▸ Task description
Among the entries below, copy only the span from the line containing "Figure 3: Were the topics covered relevant" through the line containing "Figure 2. Quality". Do so exactly, and skip the pictures.

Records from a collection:
____

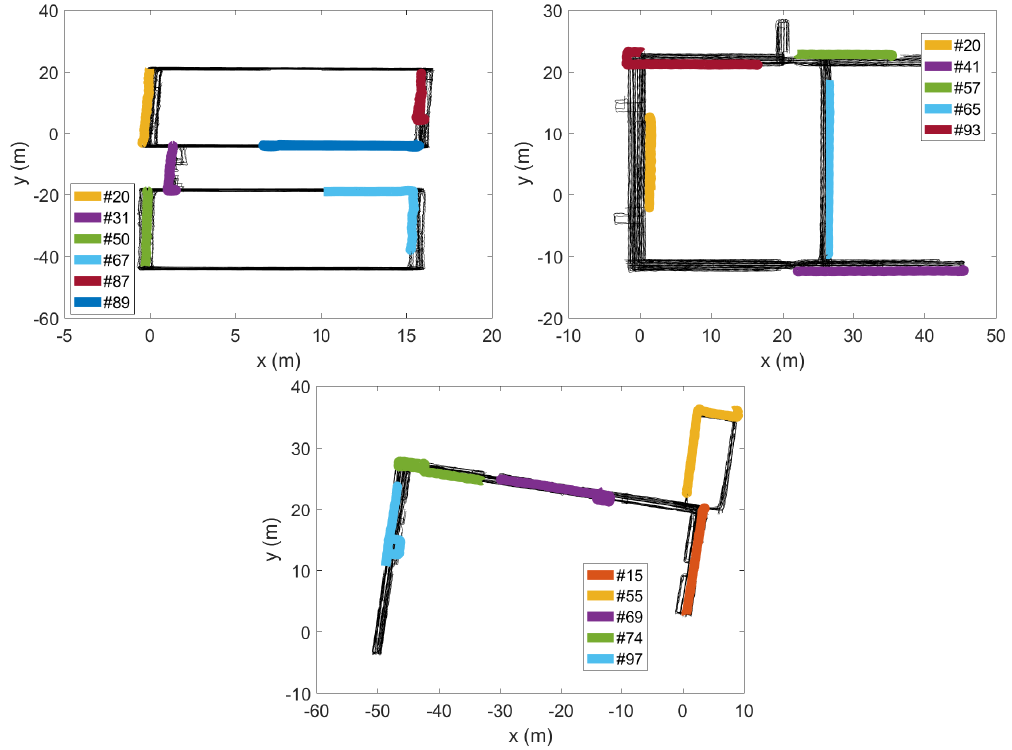
Figure 11. Non-coexistent traces selected from CSL ( top left ), Loomis ( top right ), and Talbot ( bottom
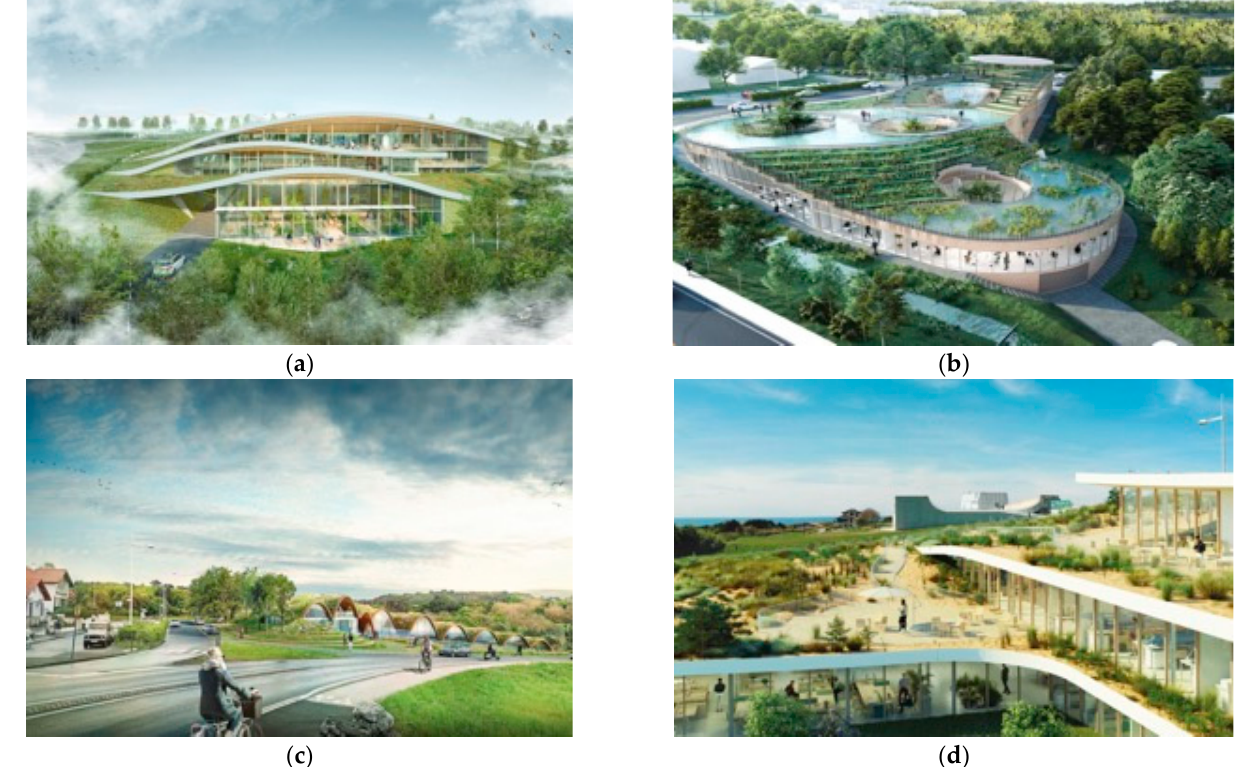
Figure 3. Proposed projects for the Marine Biomimetic Centre of Biarritz, 2019 ( a ) winning project © Arotcharen architecture studio, ( b ) Estran © Bechu & Partners, ( c ) © Tangram & Tangram Lab, ( d ) © ChartierDalix.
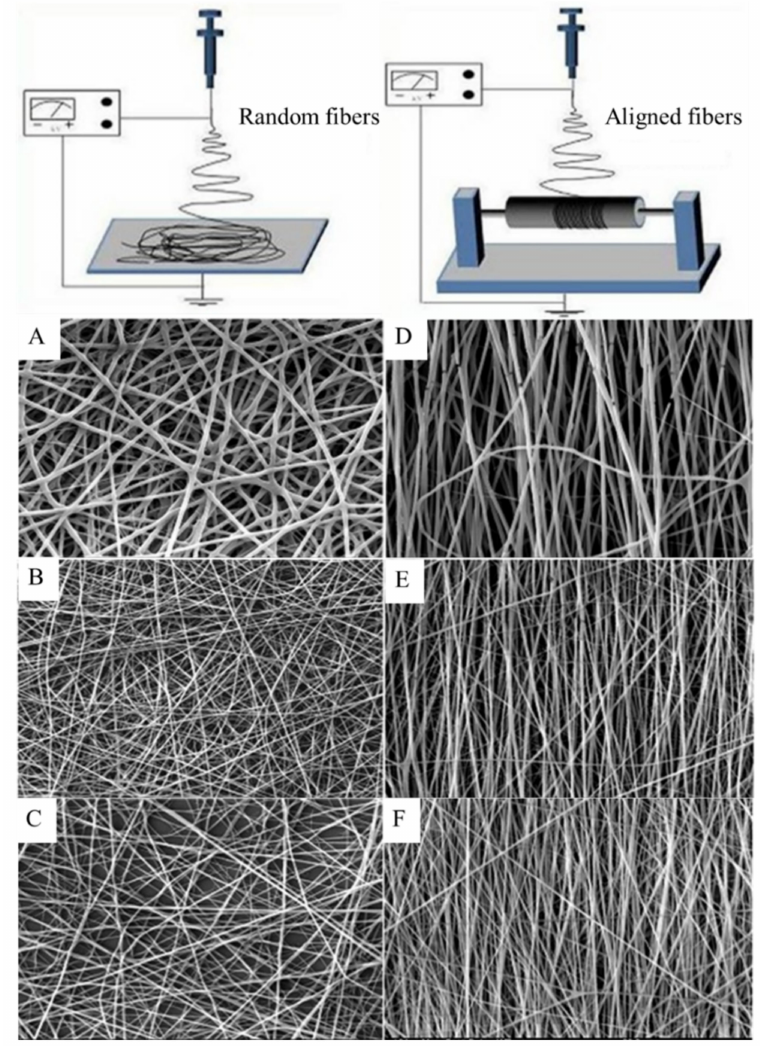
Figure 11. Optimizing the electrospinning conditions, either aligned or random nanofibers can be obtained.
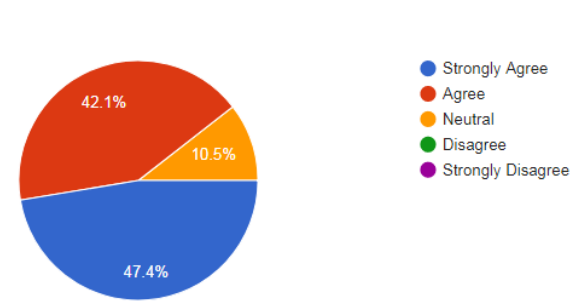
Figure 3: Were the topics covered relevant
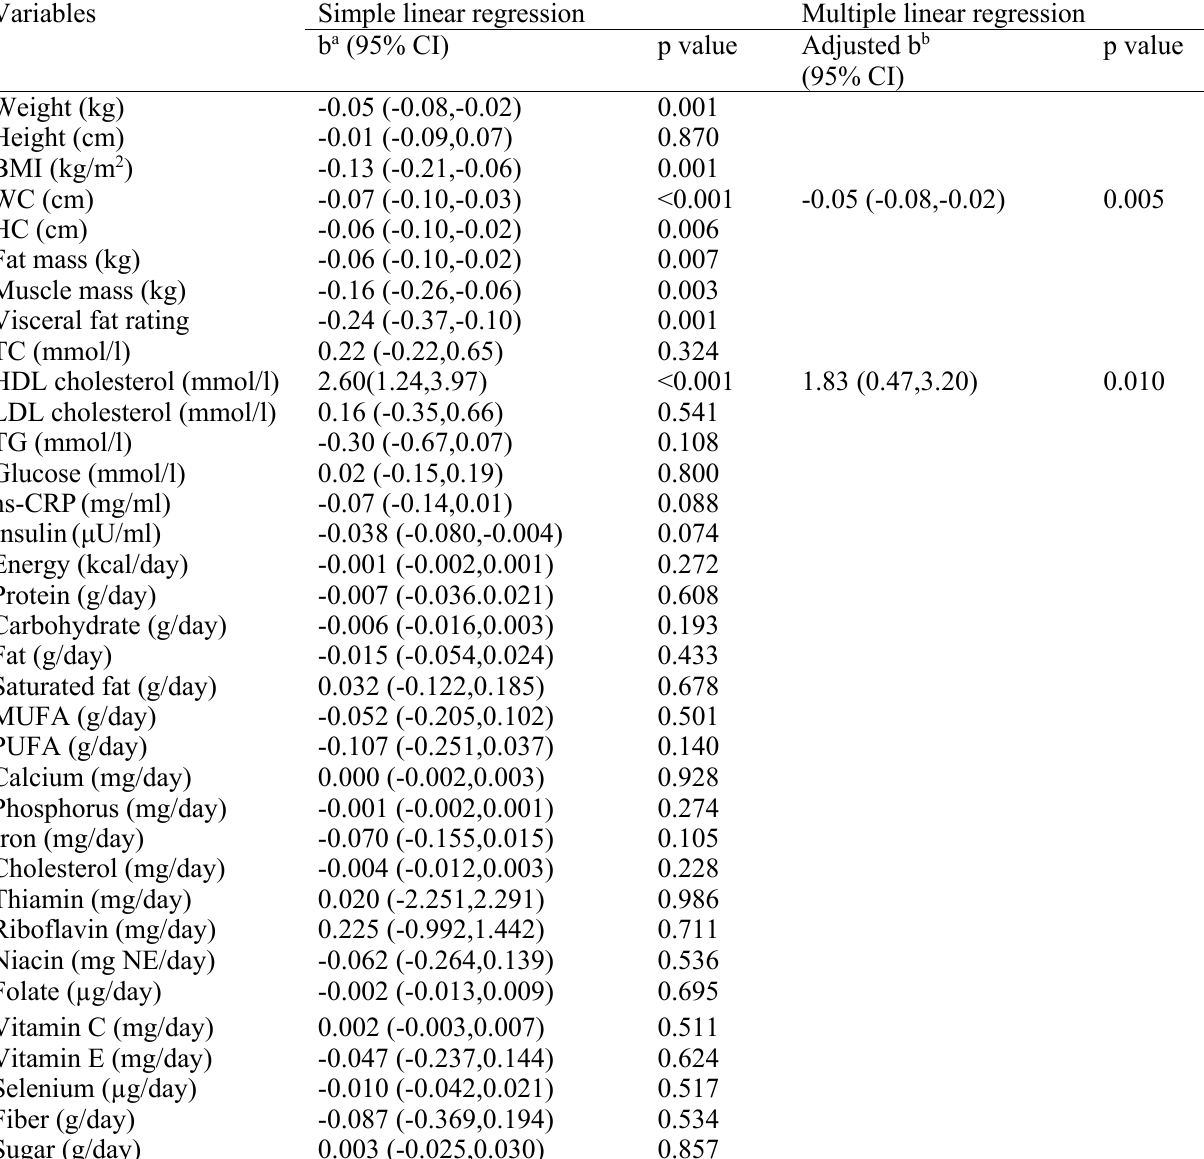
Table 2 Associations of nutritional status with HMW adiponectin among breast cancer cases Variables Simple linear regression Multiple linear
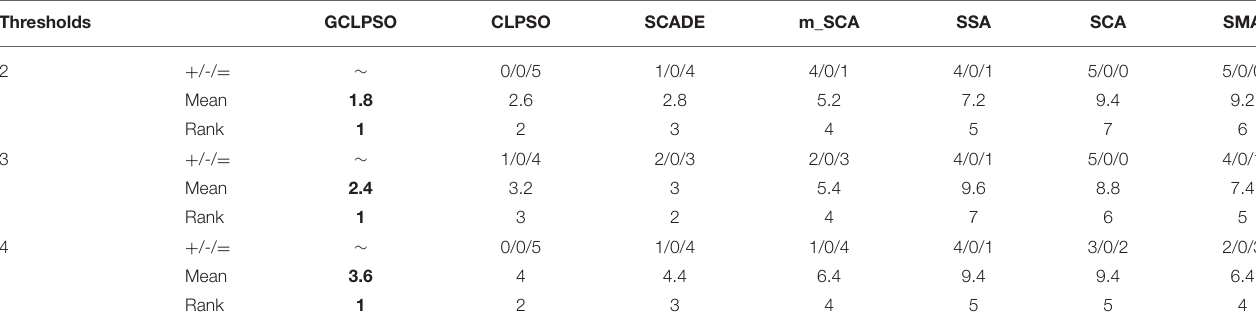
TABLE 7 | Results of the SSIM comparison by the Wilcoxon signed-rank test at each threshold level of maize gray spot disease.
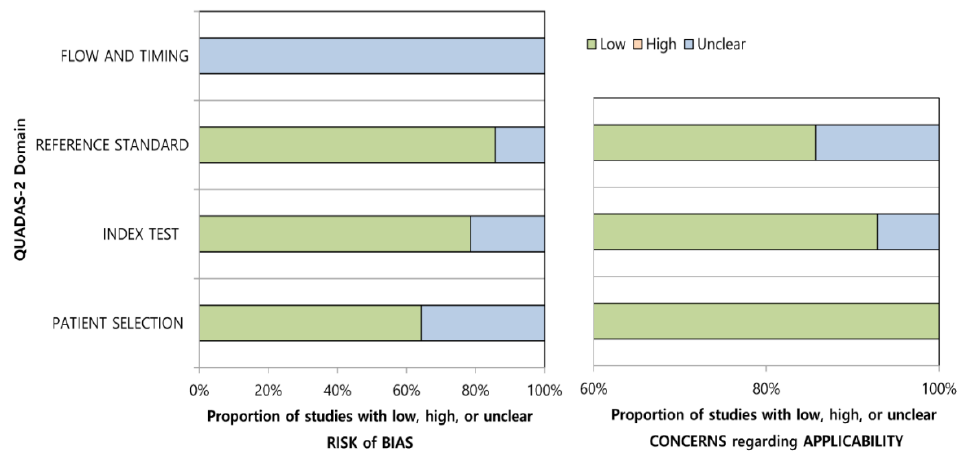
Figure 2. Quality Assessment of Diagnostic Accuracy Studies-2 (QUADAS-2) criteria for the assessment of the 14 included studies.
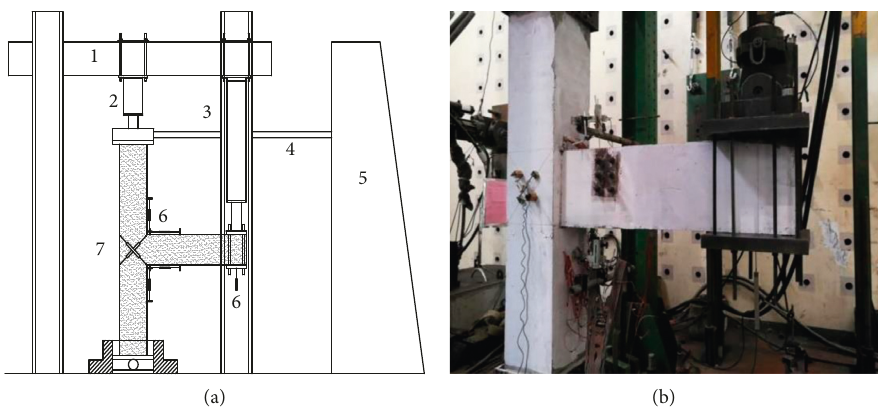
Figure 4: Experimental setup. (a) Schematic diagram (1, reaction beam; 2, jack; 3, actuator; 4, horizontal bracing; 5, reaction wall; 6, displacement meter; 7, extensometer). (b) Photo.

____

▸ Written solution
Figure 3: Were the topics covered relevant
Table 2 Associations of nutritional status with HMW adiponectin among breast cancer cases Variables Simple linear regression Multiple linear
TABLE 7 | Results of the SSIM comparison by the Wilcoxon signed-rank test at each threshold level of maize gray spot disease.
Figure 2. Quality Assessment of Diagnostic Accuracy Studies-2 (QUADAS-2) criteria for the assessment of the 14 included studies.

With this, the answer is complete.